L'exemple typique de ce cocktail dangereux dont nous parlons, est la "poudrière du Macina" (Macina du nom de l'ancien royaume autocratique, et en son temps, très instable dans la boucle du Niger et la zone inondée du lac Debo), qui mérite une attention particulière et urgente.

Si l’absence de statistiques élaborées rend problématiques les actions planifiées, il existe sûrement d'autres voies à explorer pour circonscrire le péril.

Le Plan d’Action National de Lutte contre la Prolifération des Armes Légères et de Petit Calibre au Mali 2014 – 2018

Al005La Commission Nationale de Lutte contre la Prolifération des Armes Légères du Mali, CNLPAL, a élaboré un Plan d’Action National 2014-2018, en partenariat avec l’UNREC et avec l’appui financier de la République Fédérale d’Allemagne.  Ce plan constitue un cadre pertinent qui vient à point nommé pour soutenir les nombreuses actions déjà entreprises par l’Etat et les personnes engagées pour construire une paix durable.
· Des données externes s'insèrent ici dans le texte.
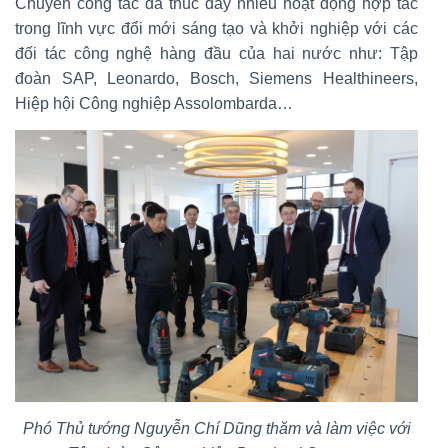
Chuyến công tác đã thúc đẩy nhiều hoạt động hợp tác
trong lĩnh vực đổi mới sáng tạo và khởi nghiệp với các
đối tác công nghệ hàng đầu của hai nước như: Tập
đoàn SAP, Leonardo, Bosch, Siemens Healthineers,
Hiệp hội Công nghiệp Assolombarda…
Phó Thủ tướng Nguyễn Chí Dũng thăm và làm việc với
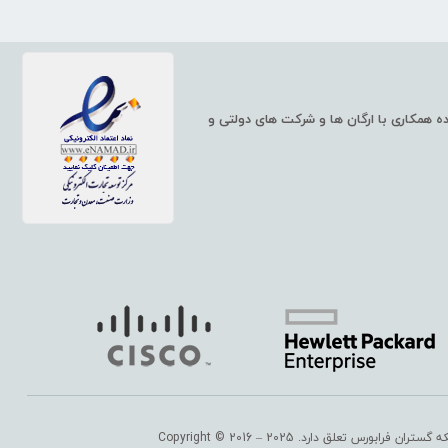
ت شبکه، مانند سوئیچ و روتر شبکه، سرورهای HP و همچنین خدمات شبکه، آماده همکاری با ارگان ها و شرکت های دولتی و
 گستران فرابورس
تعلق دارد. Copyright © 2016 – 2025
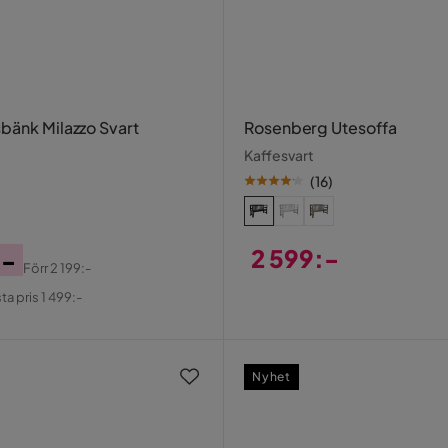
bänk Milazzo Svart
Rosenberg Utesoffa
Kaffesvart
(
16
)
2 599:-
:-
Förr
2 199:-
Pris
al
ta pris 1 499:-
Nyhet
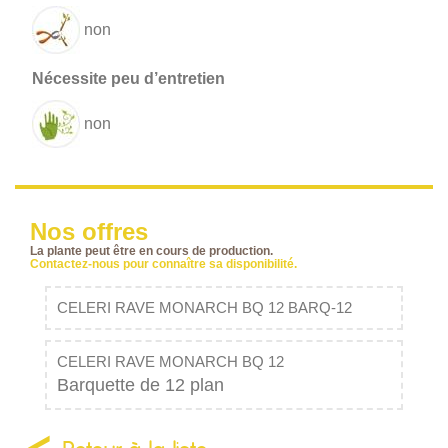
non
non
Nos offres
La plante peut être en cours de production.
Contactez-nous pour connaître sa disponibilité.
CELERI RAVE MONARCH BQ 12 BARQ-12
CELERI RAVE MONARCH BQ 12
Barquette de 12 plan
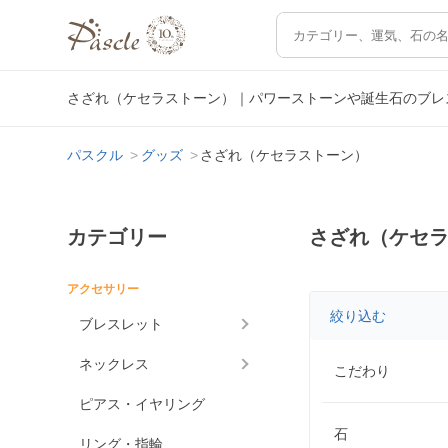
さざれ（ケセラストーン）｜パワーストーンや誕生石のブレ
パスクル
グッズ
さざれ（ケセラストーン）
カテゴリー
さざれ（ケセ
アクセサリー
絞り込む
ブレスレット
ネックレス
こだわり
ピアス・イヤリング
石
リング・指輪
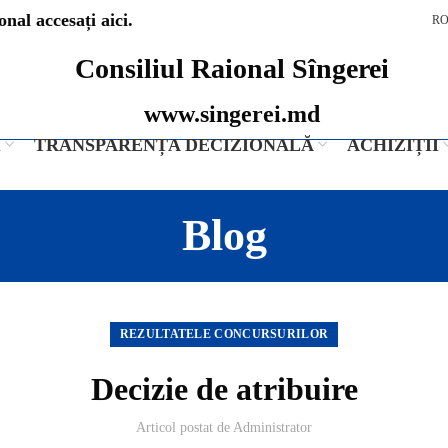
nal accesați aici.
R
Consiliul Raional Sîngerei
www.singerei.md
I
TRANSPARENȚA DECIZIONALĂ
ACHIZIȚII
Blog
REZULTATELE CONCURSURILOR
Decizie de atribuire
Articol postat de
Administrator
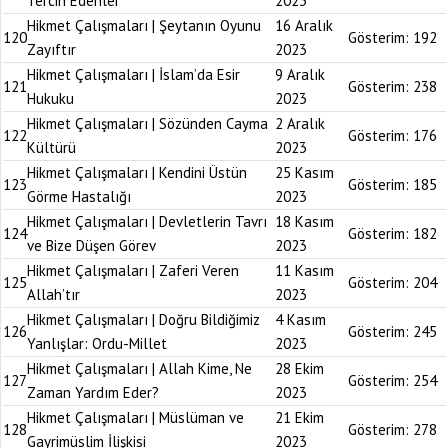
Tercih Edenler
2023
Hikmet Çalışmaları | Şeytanın Oyunu
16 Aralık
120
Gösterim:
192
Zayıftır
2023
Hikmet Çalışmaları | İslam’da Esir
9 Aralık
121
Gösterim:
238
Hukuku
2023
Hikmet Çalışmaları | Sözünden Cayma
2 Aralık
122
Gösterim:
176
Kültürü
2023
Hikmet Çalışmaları | Kendini Üstün
25 Kasım
123
Gösterim:
185
Görme Hastalığı
2023
Hikmet Çalışmaları | Devletlerin Tavrı
18 Kasım
124
Gösterim:
182
ve Bize Düşen Görev
2023
Hikmet Çalışmaları | Zaferi Veren
11 Kasım
125
Gösterim:
204
Allah’tır
2023
Hikmet Çalışmaları | Doğru Bildiğimiz
4 Kasım
126
Gösterim:
245
Yanlışlar: Ordu-Millet
2023
Hikmet Çalışmaları | Allah Kime, Ne
28 Ekim
127
Gösterim:
254
Zaman Yardım Eder?
2023
Hikmet Çalışmaları | Müslüman ve
21 Ekim
128
Gösterim:
278
Gayrimüslim İlişkisi
2023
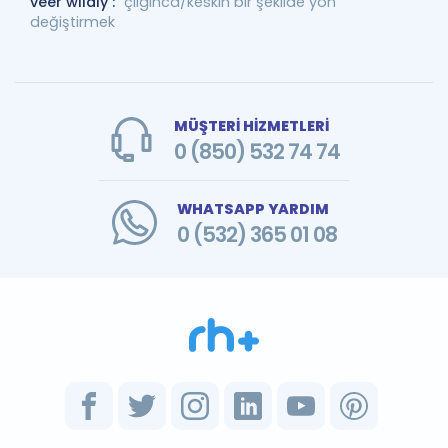
veer wildly :
çılgınca/keskin bir şekilde yön
değiştirmek
MÜŞTERİ HİZMETLERİ
0 (850) 532 74 74
WHATSAPP YARDIM
0 (532) 365 01 08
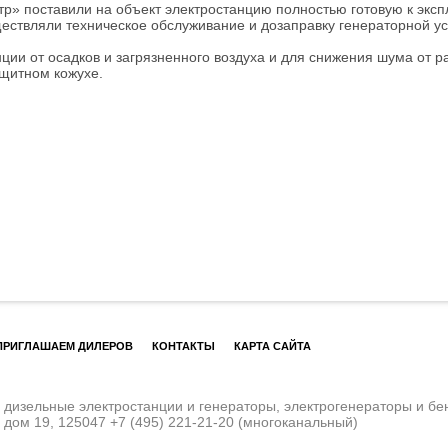
» поставили на объект электростанцию полностью готовую к экс
ествляли техническое обслуживание и дозаправку генераторной ус
ции от осадков и загрязненного воздуха и для снижения шума от 
щитном кожухе.
ПРИГЛАШАЕМ ДИЛЕРОВ
КОНТАКТЫ
КАРТА САЙТА
изельные электростанции и генераторы, электрогенераторы и бе
, дом 19, 125047
+7 (495) 221-21-20
(многоканальный)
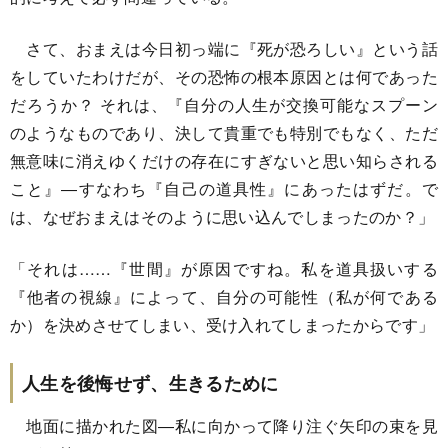
さて、おまえは今日初っ端に『死が恐ろしい』という話
をしていたわけだが、その恐怖の根本原因とは何であった
だろうか？ それは、『自分の人生が交換可能なスプーン
のようなものであり、決して貴重でも特別でもなく、ただ
無意味に消えゆくだけの存在にすぎないと思い知らされる
こと』―すなわち『自己の道具性』にあったはずだ。で
は、なぜおまえはそのように思い込んでしまったのか？」
「それは……『世間』が原因ですね。私を道具扱いする
『他者の視線』によって、自分の可能性（私が何である
か）を決めさせてしまい、受け入れてしまったからです」
人生を後悔せず、生きるために
地面に描かれた図―私に向かって降り注ぐ矢印の束を見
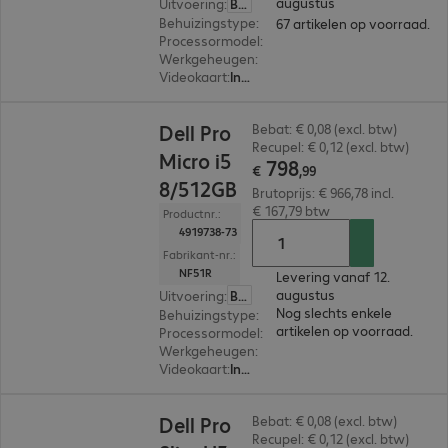
augustus
Uitvoering
:
België (Nederlands)
Behuizingstype
:
Micro housing
67 artikelen op voorraad.
Processormodel
:
Intel Core Ultra 7 265T, 1,5 GH
Werkgeheugen
:
16 GB
Videokaart
:
Intel Graphics
€ 798,99
Dell Pro
Bebat: € 0,08 (excl. btw)
Recupel: € 0,12 (excl. btw)
Micro i5
798
€
,
99
8/512GB
Brutoprijs: € 966,78 incl.
€ 167,79 btw
Productnr.:
4919738-73
Fabrikant-nr.:
NF51R
Levering vanaf 12.
augustus
Uitvoering
:
België (Nederlands)
Nog slechts enkele
Behuizingstype
:
Micro housing
artikelen op voorraad.
Processormodel
:
Intel Core i5-14500T, 1,7 GHz
Werkgeheugen
:
8 GB
Videokaart
:
Intel UHD Graphics 770
€ 735,79
Dell Pro
Bebat: € 0,08 (excl. btw)
Recupel: € 0,12 (excl. btw)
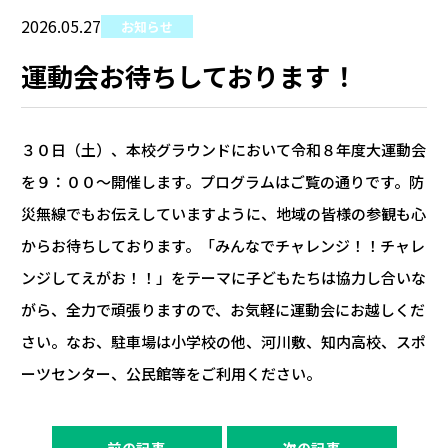
2026.05.27
お知らせ
運動会お待ちしております！
３０日（土）、本校グラウンドにおいて令和８年度大運動会
を９：００～開催します。プログラムはご覧の通りです。防
災無線でもお伝えしていますように、地域の皆様の参観も心
からお待ちしております。「みんなでチャレンジ！！チャレ
ンジしてえがお！！」をテーマに子どもたちは協力し合いな
がら、全力で頑張りますので、お気軽に運動会にお越しくだ
さい。なお、駐車場は小学校の他、河川敷、知内高校、スポ
ーツセンター、公民館等をご利用ください。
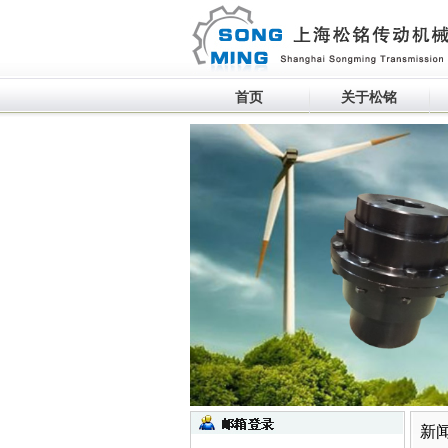
首页
关于松铭
生产设备滚动
新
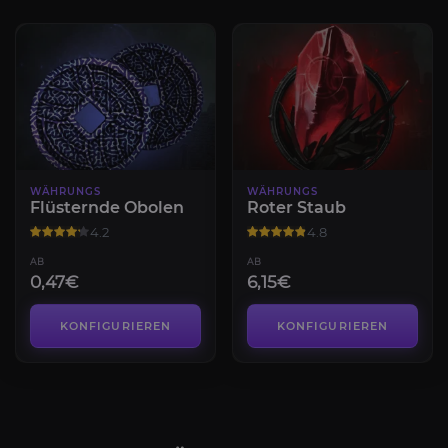
WÄHRUNGS
WÄHRUNGS
Flüsternde Obolen
Roter Staub
4.2
4.8
AB
AB
0,47€
6,15€
KONFIGURIEREN
KONFIGURIEREN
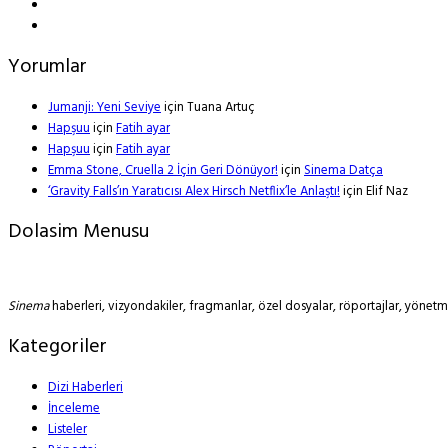
Yorumlar
Jumanji: Yeni Seviye
için
Tuana Artuç
Hapşuu
için
Fatih ayar
Hapşuu
için
Fatih ayar
Emma Stone, Cruella 2 İçin Geri Dönüyor!
için
Sinema Datça
‘Gravity Falls’ın Yaratıcısı Alex Hirsch Netflix’le Anlaştı!
için
Elif Naz
Dolasim Menusu
Sinema
haberleri, vizyondakiler, fragmanlar, özel dosyalar, röportajlar, yöne
Kategoriler
Dizi Haberleri
İnceleme
Listeler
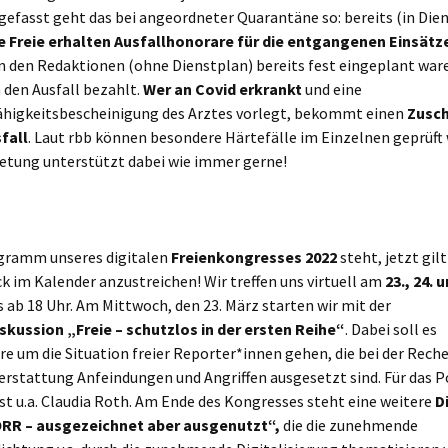
fasst geht das bei angeordneter Quarantäne so: bereits (in Die
e Freie erhalten Ausfallhonorare für die entgangenen Einsätz
on den Redaktionen (ohne Dienstplan) bereits fest eingeplant war
en Ausfall bezahlt.
Wer an Covid erkrankt
und eine
ähigkeitsbescheinigung des Arztes vorlegt, bekommt einen
Zusch
fall
. Laut rbb können besondere Härtefälle im Einzelnen geprüft 
retung unterstützt dabei wie immer gerne!
ogramm unseres digitalen
Freienkongresses 2022
steht, jetzt gilt
k im Kalender anzustreichen! Wir treffen uns virtuell am
23., 24. 
s ab 18 Uhr. Am Mittwoch, den 23. März starten wir mit der
kussion „Freie – schutzlos in der ersten Reihe“
. Dabei soll es
e um die Situation freier Reporter*innen gehen, die bei der Rech
erstattung Anfeindungen und Angriffen ausgesetzt sind. Für das 
st u.a. Claudia Roth. Am Ende des Kongresses steht eine weitere
D
ÖRR – ausgezeichnet aber ausgenutzt“,
die die zunehmende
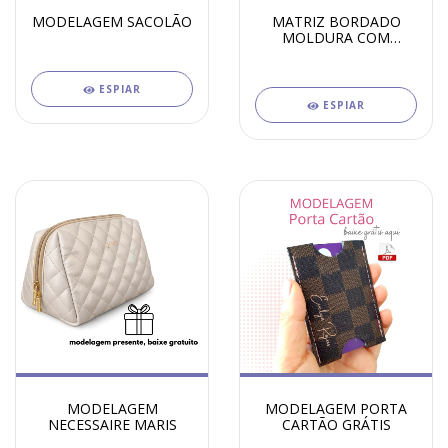
MODELAGEM SACOLÃO
MATRIZ BORDADO
MOLDURA COM
COROA 13X8
ESPIAR
ESPIAR
MODELAGEM
MODELAGEM PORTA
NECESSAIRE MARIS
CARTÃO GRÁTIS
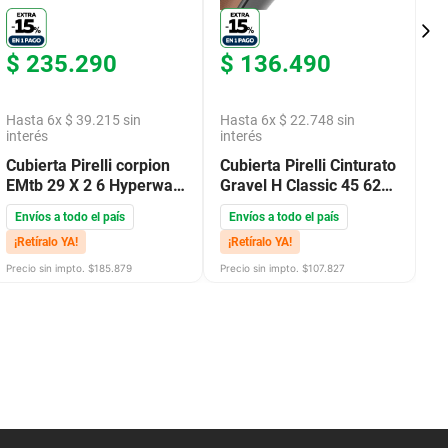
$
235
.
290
$
136
.
490
$
Hasta
6
x
$
39
.
215
sin
Hasta
6
x
$
22
.
748
sin
H
interés
interés
in
Cubierta Pirelli corpion
Cubierta Pirelli Cinturato
Cu
EMtb 29 X 2 6 Hyperwall
Gravel H Classic 45 622
Xc
Black
Classic TanWall
2 
Envíos a todo el país
Envíos a todo el país
E
¡Retíralo YA!
¡Retíralo YA!
¡
Precio sin impto. $
185.879
Precio sin impto. $
107.827
Pre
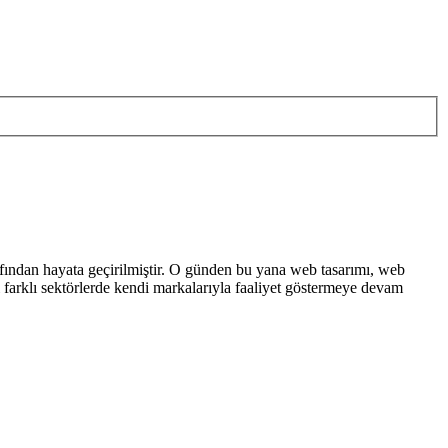
fından hayata geçirilmiştir. O günden bu yana web tasarımı, web
i farklı sektörlerde kendi markalarıyla faaliyet göstermeye devam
Le Plan National a l’ambition de devenir un « outil de travail dont l’utilisation judicieuse pourra permettre de se débarrasser de toutes les armes légères de petit calibre illégalement détenues par les populations civiles, militaires et paramilitaires », le champ à baliser reste cependant très large, et un tel outil, n’arrive pas trop tôt pour éviter au Mali, tous les drames qui le menacent. 

La Commission Nationale est consciente du rôle déterminant de la société civile, et elle travaille avec des ONG et associations partenaires, FEDEV y comprise, dont les capacités doivent être renforcées. Seule la société civile est à même de mieux identifier, mieux sensibiliser et faire renoncer aux armes, ceux qui n’ont aucune raison de porter ces armes et qui constituent plutôt les forces vives du développement.

Des pistes prometteuses

Dans le Macina plus qu’ailleurs, c'est maintenant et tout de suite qu'il faut agir. L’approche communautaire telle que prévue par le Mécanisme de Soutien au Pays (CSM) de GCERF doit aboutir à un cadre approprié d’actions concertées et complémentaires, où les différends partenaires profitent, chacun de l’expérience de l’autre. Et où on ne donnera pas l’impression de s’attaquer directement aux convictions établies et aux susceptibilités qui sont le pendant de tout extrémisme ("L'écoute et le partage", est l’approche des femmes).

D'autres actions sont attendues et il faut espérer que le futur plan national de lutte contre l’extrémisme violent et le terrorisme au Mali, nous apportera plus de réponses.